2. 原審法院於2019年1月14日作出判決,原審法院於判決一方面認定第一被告未經上訴人同意下挪用夫妻可供分享的共同財產購買上述三項不動產,並以第二及第三被告作出取得所有權登錄,第一被告需以共同財產所占之半數承擔債務(參見卷宗第360頁至362v頁)。
3. 然而,另一方面,原審法院卻駁回了上訴人針對第一被告之補充請求,並且認為上訴人之主請求及補充請求未能按照《民法典》第1565條第3款之相關規定提出,第一被告需以共同財產所占之半數承擔上述其挪用夫妻共同財產而產生之債務,而非直接對另一方配偶即上訴人承擔賠償責任。
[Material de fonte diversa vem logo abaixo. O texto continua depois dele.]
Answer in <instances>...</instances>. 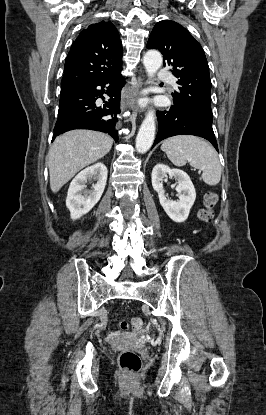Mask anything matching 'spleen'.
<instances>
[{"instance_id": "3e777b00", "label": "spleen", "mask_w": 266, "mask_h": 415, "mask_svg": "<svg viewBox=\"0 0 266 415\" xmlns=\"http://www.w3.org/2000/svg\"><path fill=\"white\" fill-rule=\"evenodd\" d=\"M161 150L178 167L187 162L202 170L201 179L210 186L217 185L221 179L222 168L218 154L206 141L191 135H180L166 139Z\"/></svg>"}]
</instances>
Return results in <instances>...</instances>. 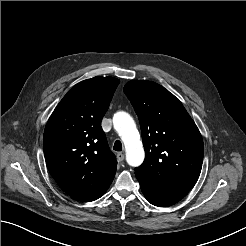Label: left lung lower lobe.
<instances>
[{"label": "left lung lower lobe", "instance_id": "obj_1", "mask_svg": "<svg viewBox=\"0 0 246 246\" xmlns=\"http://www.w3.org/2000/svg\"><path fill=\"white\" fill-rule=\"evenodd\" d=\"M135 175L146 199L155 206L167 207L173 205L188 193V190L170 186L139 174Z\"/></svg>", "mask_w": 246, "mask_h": 246}]
</instances>
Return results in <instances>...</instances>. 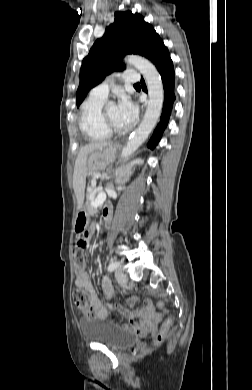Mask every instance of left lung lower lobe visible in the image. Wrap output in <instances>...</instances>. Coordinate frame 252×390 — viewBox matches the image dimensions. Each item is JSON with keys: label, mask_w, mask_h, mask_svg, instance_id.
Wrapping results in <instances>:
<instances>
[{"label": "left lung lower lobe", "mask_w": 252, "mask_h": 390, "mask_svg": "<svg viewBox=\"0 0 252 390\" xmlns=\"http://www.w3.org/2000/svg\"><path fill=\"white\" fill-rule=\"evenodd\" d=\"M149 60L156 66L161 75L164 88V103L160 122L148 142V147L154 149L162 137V133L167 127L173 104L175 101V72L173 62L170 58L168 48L163 41H159L154 47ZM142 89L147 91L144 81H141Z\"/></svg>", "instance_id": "obj_1"}]
</instances>
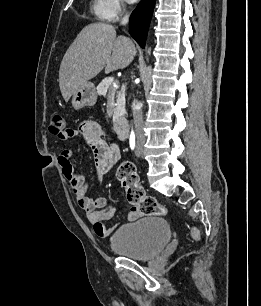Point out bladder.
I'll return each mask as SVG.
<instances>
[{
	"label": "bladder",
	"instance_id": "bladder-1",
	"mask_svg": "<svg viewBox=\"0 0 261 306\" xmlns=\"http://www.w3.org/2000/svg\"><path fill=\"white\" fill-rule=\"evenodd\" d=\"M171 237L168 222L147 216L119 227L110 237L111 250L133 260H149L160 253Z\"/></svg>",
	"mask_w": 261,
	"mask_h": 306
}]
</instances>
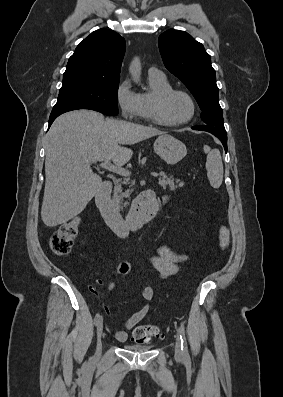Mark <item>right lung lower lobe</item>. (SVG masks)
<instances>
[{"label":"right lung lower lobe","mask_w":283,"mask_h":397,"mask_svg":"<svg viewBox=\"0 0 283 397\" xmlns=\"http://www.w3.org/2000/svg\"><path fill=\"white\" fill-rule=\"evenodd\" d=\"M76 109H91V108H86V107H56V108H53V110L50 114V118H49V127L51 126L53 121L59 115L65 113V112H68V111L76 110ZM91 110H95V109H91ZM95 111H97V110H95Z\"/></svg>","instance_id":"right-lung-lower-lobe-1"}]
</instances>
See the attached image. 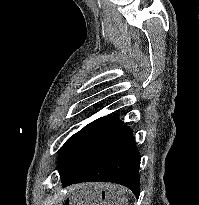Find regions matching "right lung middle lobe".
<instances>
[{"label":"right lung middle lobe","instance_id":"obj_1","mask_svg":"<svg viewBox=\"0 0 199 205\" xmlns=\"http://www.w3.org/2000/svg\"><path fill=\"white\" fill-rule=\"evenodd\" d=\"M123 122L117 118L101 117L70 137L59 152L57 170L62 173L74 161L102 144Z\"/></svg>","mask_w":199,"mask_h":205}]
</instances>
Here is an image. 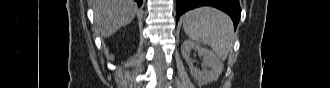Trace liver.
Returning <instances> with one entry per match:
<instances>
[{
  "label": "liver",
  "mask_w": 330,
  "mask_h": 88,
  "mask_svg": "<svg viewBox=\"0 0 330 88\" xmlns=\"http://www.w3.org/2000/svg\"><path fill=\"white\" fill-rule=\"evenodd\" d=\"M96 27L102 37H109L129 24L137 13L133 0L92 1Z\"/></svg>",
  "instance_id": "6515ba94"
}]
</instances>
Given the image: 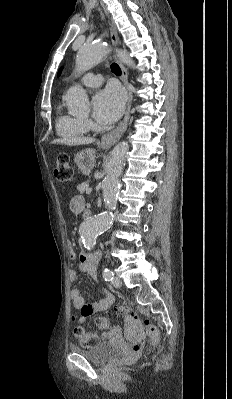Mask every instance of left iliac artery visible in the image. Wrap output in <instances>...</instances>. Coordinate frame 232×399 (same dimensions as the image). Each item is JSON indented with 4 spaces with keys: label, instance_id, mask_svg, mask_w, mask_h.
Returning <instances> with one entry per match:
<instances>
[{
    "label": "left iliac artery",
    "instance_id": "44dca946",
    "mask_svg": "<svg viewBox=\"0 0 232 399\" xmlns=\"http://www.w3.org/2000/svg\"><path fill=\"white\" fill-rule=\"evenodd\" d=\"M113 276H114L113 272L108 267H105L103 270V277L105 281H112Z\"/></svg>",
    "mask_w": 232,
    "mask_h": 399
}]
</instances>
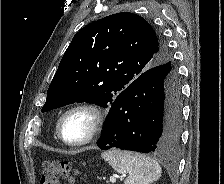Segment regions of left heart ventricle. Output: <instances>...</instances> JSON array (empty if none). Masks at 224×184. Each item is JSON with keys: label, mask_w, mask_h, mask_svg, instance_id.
Instances as JSON below:
<instances>
[{"label": "left heart ventricle", "mask_w": 224, "mask_h": 184, "mask_svg": "<svg viewBox=\"0 0 224 184\" xmlns=\"http://www.w3.org/2000/svg\"><path fill=\"white\" fill-rule=\"evenodd\" d=\"M91 116L82 111L70 114L64 122L63 134L69 141H79L85 138L91 127Z\"/></svg>", "instance_id": "left-heart-ventricle-1"}]
</instances>
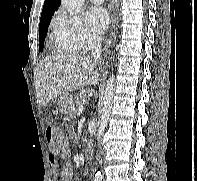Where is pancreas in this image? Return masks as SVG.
<instances>
[{"instance_id":"obj_1","label":"pancreas","mask_w":197,"mask_h":181,"mask_svg":"<svg viewBox=\"0 0 197 181\" xmlns=\"http://www.w3.org/2000/svg\"><path fill=\"white\" fill-rule=\"evenodd\" d=\"M85 96L84 92H79L75 95L74 97V101L70 107V111H69V115L71 118L75 117L78 113V108L80 106H83L82 102H81V97Z\"/></svg>"}]
</instances>
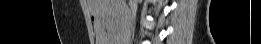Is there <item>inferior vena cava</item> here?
I'll return each mask as SVG.
<instances>
[{
    "label": "inferior vena cava",
    "instance_id": "1",
    "mask_svg": "<svg viewBox=\"0 0 261 44\" xmlns=\"http://www.w3.org/2000/svg\"><path fill=\"white\" fill-rule=\"evenodd\" d=\"M134 15H135V9L132 7L131 12H130V20H134Z\"/></svg>",
    "mask_w": 261,
    "mask_h": 44
}]
</instances>
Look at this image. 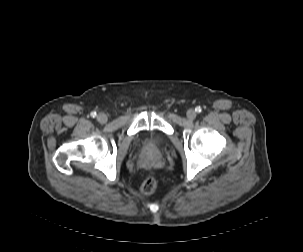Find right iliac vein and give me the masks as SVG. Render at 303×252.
Instances as JSON below:
<instances>
[{
    "label": "right iliac vein",
    "instance_id": "1",
    "mask_svg": "<svg viewBox=\"0 0 303 252\" xmlns=\"http://www.w3.org/2000/svg\"><path fill=\"white\" fill-rule=\"evenodd\" d=\"M108 120V117L106 114L104 113H99L97 116V121L101 124H105Z\"/></svg>",
    "mask_w": 303,
    "mask_h": 252
}]
</instances>
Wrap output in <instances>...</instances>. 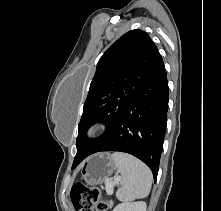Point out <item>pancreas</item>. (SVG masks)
<instances>
[{
	"mask_svg": "<svg viewBox=\"0 0 221 211\" xmlns=\"http://www.w3.org/2000/svg\"><path fill=\"white\" fill-rule=\"evenodd\" d=\"M113 205V202L111 201L110 203H109V206L111 207Z\"/></svg>",
	"mask_w": 221,
	"mask_h": 211,
	"instance_id": "1",
	"label": "pancreas"
}]
</instances>
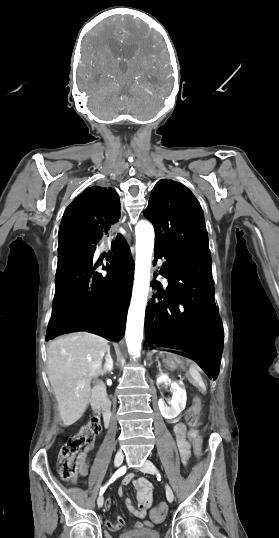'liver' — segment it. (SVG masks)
Segmentation results:
<instances>
[{"label": "liver", "mask_w": 279, "mask_h": 538, "mask_svg": "<svg viewBox=\"0 0 279 538\" xmlns=\"http://www.w3.org/2000/svg\"><path fill=\"white\" fill-rule=\"evenodd\" d=\"M107 350V340L87 332L66 334L51 342L47 350V374L64 426H72L84 414L91 380L102 374Z\"/></svg>", "instance_id": "1"}]
</instances>
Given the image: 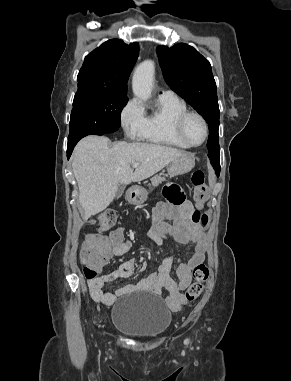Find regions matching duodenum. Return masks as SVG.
<instances>
[{
	"label": "duodenum",
	"instance_id": "1",
	"mask_svg": "<svg viewBox=\"0 0 291 381\" xmlns=\"http://www.w3.org/2000/svg\"><path fill=\"white\" fill-rule=\"evenodd\" d=\"M135 193H136V190H135L134 188H130V189L128 190V194H129L130 197L134 196Z\"/></svg>",
	"mask_w": 291,
	"mask_h": 381
}]
</instances>
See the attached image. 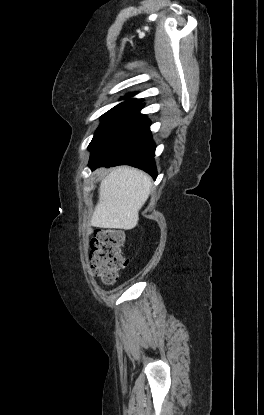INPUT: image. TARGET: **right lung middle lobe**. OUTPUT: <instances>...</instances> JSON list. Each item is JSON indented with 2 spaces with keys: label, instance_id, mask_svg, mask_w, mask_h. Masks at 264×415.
<instances>
[{
  "label": "right lung middle lobe",
  "instance_id": "obj_1",
  "mask_svg": "<svg viewBox=\"0 0 264 415\" xmlns=\"http://www.w3.org/2000/svg\"><path fill=\"white\" fill-rule=\"evenodd\" d=\"M124 99H126L124 97ZM142 104L141 100L133 99V100H126L117 106L113 107L111 110L106 112L102 116V121L98 129L96 130L92 141L89 144V148L95 144L106 132L109 128H111L117 121H119L122 117L128 114L130 111L138 107Z\"/></svg>",
  "mask_w": 264,
  "mask_h": 415
}]
</instances>
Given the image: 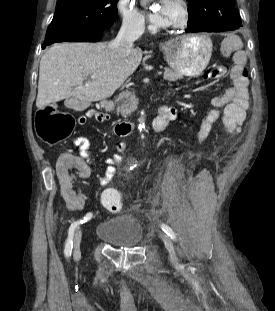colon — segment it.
<instances>
[{
  "mask_svg": "<svg viewBox=\"0 0 275 311\" xmlns=\"http://www.w3.org/2000/svg\"><path fill=\"white\" fill-rule=\"evenodd\" d=\"M222 74V71L216 70L214 76L218 77ZM73 103H78V101H71V107ZM79 118L77 120L78 123ZM220 123L222 125V130L240 129L239 118H221ZM75 125L76 118L71 113L58 111L53 106H47L38 112L35 128L36 134L41 140L50 144H56L67 139ZM100 196L102 197V202L105 208L111 211L119 209L121 198L118 190H101Z\"/></svg>",
  "mask_w": 275,
  "mask_h": 311,
  "instance_id": "colon-1",
  "label": "colon"
}]
</instances>
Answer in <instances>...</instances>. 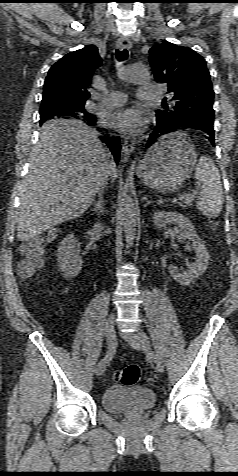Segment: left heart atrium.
<instances>
[{"label": "left heart atrium", "mask_w": 238, "mask_h": 476, "mask_svg": "<svg viewBox=\"0 0 238 476\" xmlns=\"http://www.w3.org/2000/svg\"><path fill=\"white\" fill-rule=\"evenodd\" d=\"M106 121L119 132L130 136L140 134L146 126V120L141 111L135 108H127L110 113Z\"/></svg>", "instance_id": "left-heart-atrium-1"}]
</instances>
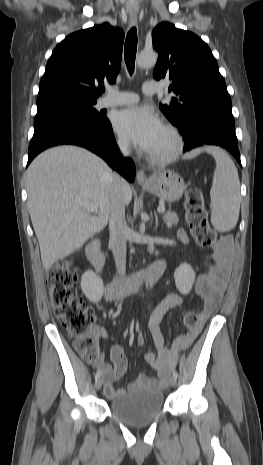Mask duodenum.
<instances>
[{
    "label": "duodenum",
    "instance_id": "duodenum-1",
    "mask_svg": "<svg viewBox=\"0 0 263 465\" xmlns=\"http://www.w3.org/2000/svg\"><path fill=\"white\" fill-rule=\"evenodd\" d=\"M86 255L97 273L102 275L105 268V256L98 241L91 242L86 247ZM165 269L163 259L152 263L146 270L132 275L117 277L106 286V295L111 298H121L131 291L156 282Z\"/></svg>",
    "mask_w": 263,
    "mask_h": 465
}]
</instances>
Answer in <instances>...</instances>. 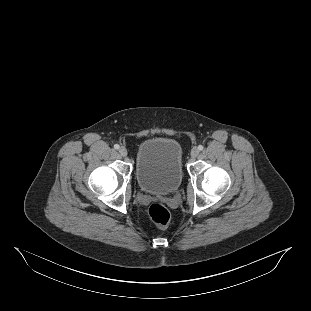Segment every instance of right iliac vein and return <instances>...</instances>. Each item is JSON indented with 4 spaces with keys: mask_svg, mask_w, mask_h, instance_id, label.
<instances>
[{
    "mask_svg": "<svg viewBox=\"0 0 311 311\" xmlns=\"http://www.w3.org/2000/svg\"><path fill=\"white\" fill-rule=\"evenodd\" d=\"M119 153L123 157L127 156V154H128L127 149L125 147L119 148Z\"/></svg>",
    "mask_w": 311,
    "mask_h": 311,
    "instance_id": "1",
    "label": "right iliac vein"
}]
</instances>
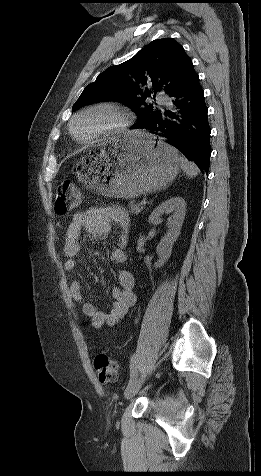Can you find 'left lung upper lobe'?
I'll use <instances>...</instances> for the list:
<instances>
[{"label":"left lung upper lobe","instance_id":"left-lung-upper-lobe-1","mask_svg":"<svg viewBox=\"0 0 261 476\" xmlns=\"http://www.w3.org/2000/svg\"><path fill=\"white\" fill-rule=\"evenodd\" d=\"M192 65L184 48L175 40H154L131 59L99 74L95 82L86 86L72 110L99 101H120L138 116L131 128H140L160 113L145 102L152 90L173 93Z\"/></svg>","mask_w":261,"mask_h":476}]
</instances>
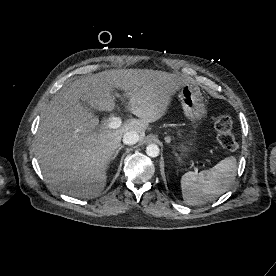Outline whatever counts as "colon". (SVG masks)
Segmentation results:
<instances>
[{
	"label": "colon",
	"mask_w": 276,
	"mask_h": 276,
	"mask_svg": "<svg viewBox=\"0 0 276 276\" xmlns=\"http://www.w3.org/2000/svg\"><path fill=\"white\" fill-rule=\"evenodd\" d=\"M213 124L217 131V138L220 145L228 151H236L239 148V142L232 133V120L228 115L219 114L213 118Z\"/></svg>",
	"instance_id": "5ec220e1"
}]
</instances>
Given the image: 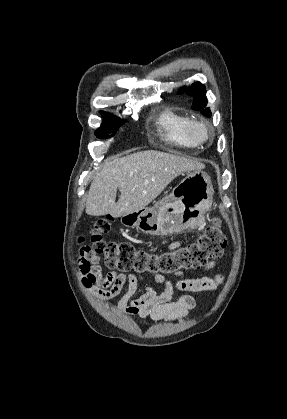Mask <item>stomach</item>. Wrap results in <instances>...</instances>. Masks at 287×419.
<instances>
[{
  "instance_id": "0dacf381",
  "label": "stomach",
  "mask_w": 287,
  "mask_h": 419,
  "mask_svg": "<svg viewBox=\"0 0 287 419\" xmlns=\"http://www.w3.org/2000/svg\"><path fill=\"white\" fill-rule=\"evenodd\" d=\"M213 194L210 176L195 170L189 172L170 194L160 198L152 207L124 214L120 221L125 226L152 236L181 233L203 218L212 205Z\"/></svg>"
}]
</instances>
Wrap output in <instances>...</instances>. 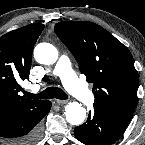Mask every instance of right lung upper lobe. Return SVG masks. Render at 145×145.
Returning <instances> with one entry per match:
<instances>
[{
	"mask_svg": "<svg viewBox=\"0 0 145 145\" xmlns=\"http://www.w3.org/2000/svg\"><path fill=\"white\" fill-rule=\"evenodd\" d=\"M43 29V24H30L0 37V119L42 102L20 96L19 82L29 77L33 47Z\"/></svg>",
	"mask_w": 145,
	"mask_h": 145,
	"instance_id": "cb5924a9",
	"label": "right lung upper lobe"
}]
</instances>
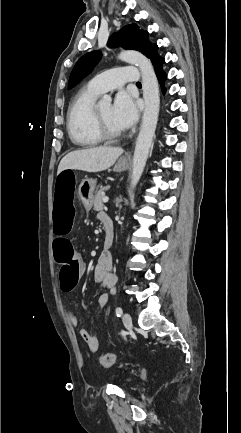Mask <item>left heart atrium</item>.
Wrapping results in <instances>:
<instances>
[{
    "mask_svg": "<svg viewBox=\"0 0 241 433\" xmlns=\"http://www.w3.org/2000/svg\"><path fill=\"white\" fill-rule=\"evenodd\" d=\"M138 118V106L127 93H119L112 105V119L122 131L132 127Z\"/></svg>",
    "mask_w": 241,
    "mask_h": 433,
    "instance_id": "left-heart-atrium-1",
    "label": "left heart atrium"
}]
</instances>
4. 因此,原審法院開釋了所有上訴人針對第一至第三被告提出之訴訟請求。
5. 在充份尊重原審法院有關裁決之前提下,上訴人認為原審法院所作之判決沾有法律適用錯誤之瑕疵,並錯誤適用了《民法典》第1565條第3款之相關規定。
6. 對上述駁回有關第一被告需向上訴人賠償不少于HKD1,500,000.00及HKD$2,940,000.00的補充請求判決部份不能認同,並認為原審法院在錯誤適用了《民法典》第1565條第3款之相關規定。
7. 根據澳門《民法典》第1603條第1款規定以及根據已確定事實A至C(參見卷宗第134頁),上訴人與第一被告由1968年4月16日締結婚姻起至2014年7月31日解銷婚姻為止,婚姻存續期間一直適用取得共同財產制。
8. 換句話說,上訴人與第一被告在婚姻存續期間所取得之財產或用夫妻共同財產取得之財產均屬於雙方之夫妻共同財產。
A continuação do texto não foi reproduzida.